“Rome”, la série : amours, marxisme et cruauté….

décembre 28th, 2007 § Laisser un commentaire

rome.jpgGrâce à un ami (S. si tu me lis…), j’ai pu voir les saisons 1 et 2 de Rome (il n’y aura pas de saison 3 : les décors ont brûlé lors de l’incendie de Cinecitta, cet été). C’est disponible en coffret DVD, mais honnêtement, je trouve ça assez cher : autour de 40 euros l’unité, bonus intéressants compris.

Bref, j’ai dévoré cette série, au point de m’envoyer près de 4 épisodes à la suite.

Pourquoi ?

La raison en est évidente : cette série montre la Rome antique, telle qu’elle était. Ou presque. Le spectateur sait intuitivement que l’Urbs était ainsi : brutale, perverse, cruelle, passionnée, injuste et inhumaine.

Jusqu’à maintenant, exception faite de Gladiateur, on nous a montré (et on nous a fait lire…) une Rome de beaux esprits, certes un peu malsains et violents mais raffinés voire impériaux dans tous les sens du terme.

Là, en suivant les aventures de Lucius Vorénus et de Titus Poulo, deux soldats de la plèbe, on découvre l’envers du décor romain : celui de l’Aventin (colline de Rome habitée par le peuple, les commerçants et la pègre) et celui des magouilles politiques sanglantes qui sollicitent la force et la ruse de nos deux héros populaires.

Mais Vorénus et Poulo incarnent bien plus que deux soldats.
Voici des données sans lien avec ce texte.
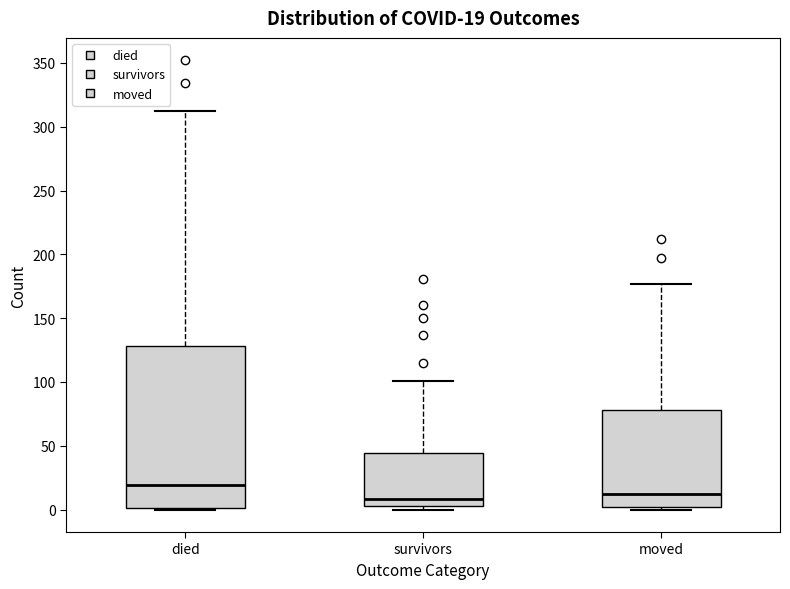

Which box is the tallest, from its lower edge to its upper edge?

died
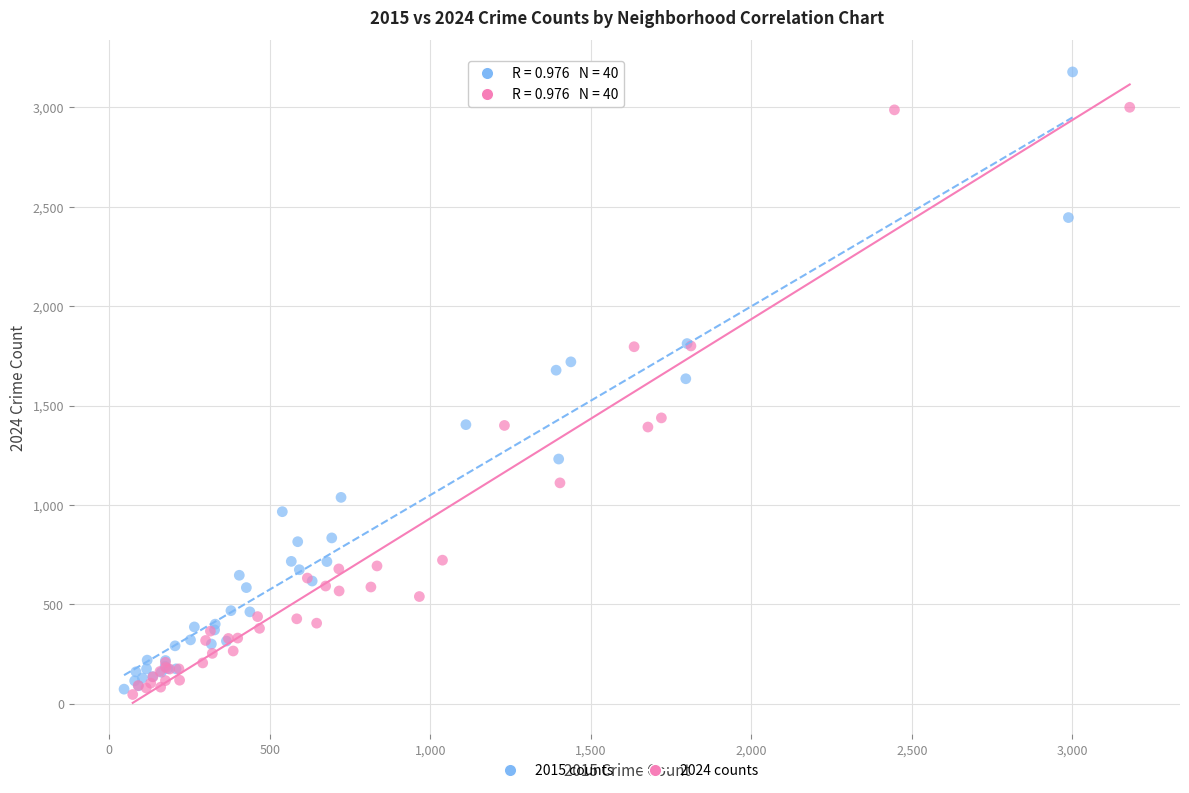

What are all the series names shown in the legend?

2015 counts, 2024 counts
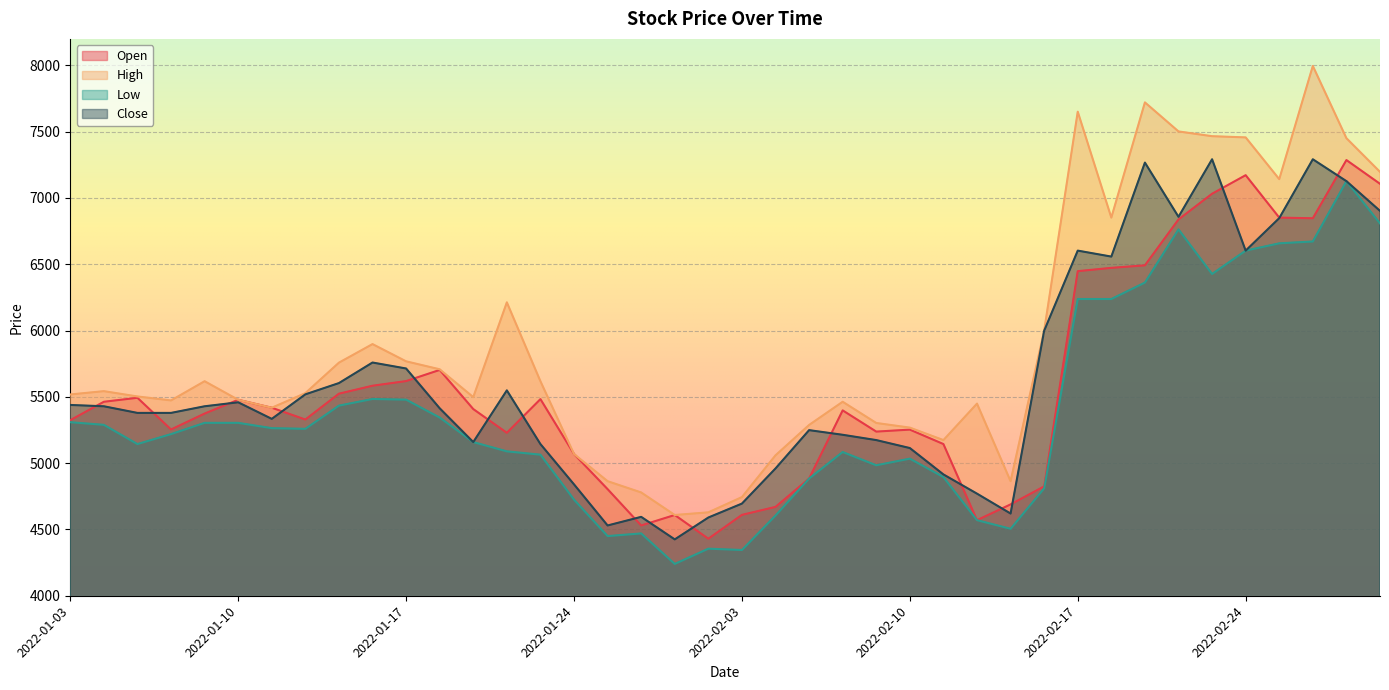

List the series in order of their peak value, highest first.

High, Close, Open, Low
Ils représentent une puissance sociale déterminante à Rome, celle du Peuple (cette plèbe que l’on retrouve dans l’expression Senatus PopulusQue Romanum, SPQR).

Cette puissance est incontournable et s’exprime deux manières : la démographie (et les demandes de terres et de nourriture qu’elle implique) et… l’opinion publique (par exemple, après le meurtre de César, Marc Antoine, populaire, excite la foule contre les meurtriers).

Mais le Peuple transforme l’Histoire d’une autre façon : par le sens de la famille et les sentiments (amitié et fraternité).

Car les auteurs de Rome ont parfaitement montré (de manière un peu trop mélodramatique parfois…) que l’émergence des sentiments et de l’affection transforme le monde.

Ainsi l’amour exclusif pour le conjoint aménera la condamnation officielle de l’adultère (décrétée par Octave en saison 2). L’amour de la famille transformera le rôle de la Femme romaine vertueuse (matrone) dont le pouvoir s’affirme de tous côtés. Enfin, le deuil (douleur provoquée par la perte d’un être cher, scènes omniprésentes dans Rome) pose la question de l’au-delà et donc de la religion…

Sans oublier l’émergence de la Culpabilité, avec la figure de Brutus qui trahit son père adoptif (César) : la trahison de l’amour filial est un péché qui sera puni par la défaite.

On est à deux doigts du Christianisme qui mettra l’Amour au centre de la vie sociale et se présentera comme une opposition à la cruauté ambiante.

Et c’est peut-être la volonté, très américaine et très puritaine, des auteurs de la série : nous montrer une Rome dépravée et monstrueuse attendant… la Rédemption et le Messie.

Une série à voir, pour se faire une idée.

En extrait, l’assassinat de Jules César par Brutus. La réalisation nous a épargné le fameux “Tu quoque fili mi” peu crédible…

PS : mon chouchou dans la série, c’est Marc Antoine. Sûrement un souvenir de Richard Burton et d’Elisabeth Taylor au temps des Péplums.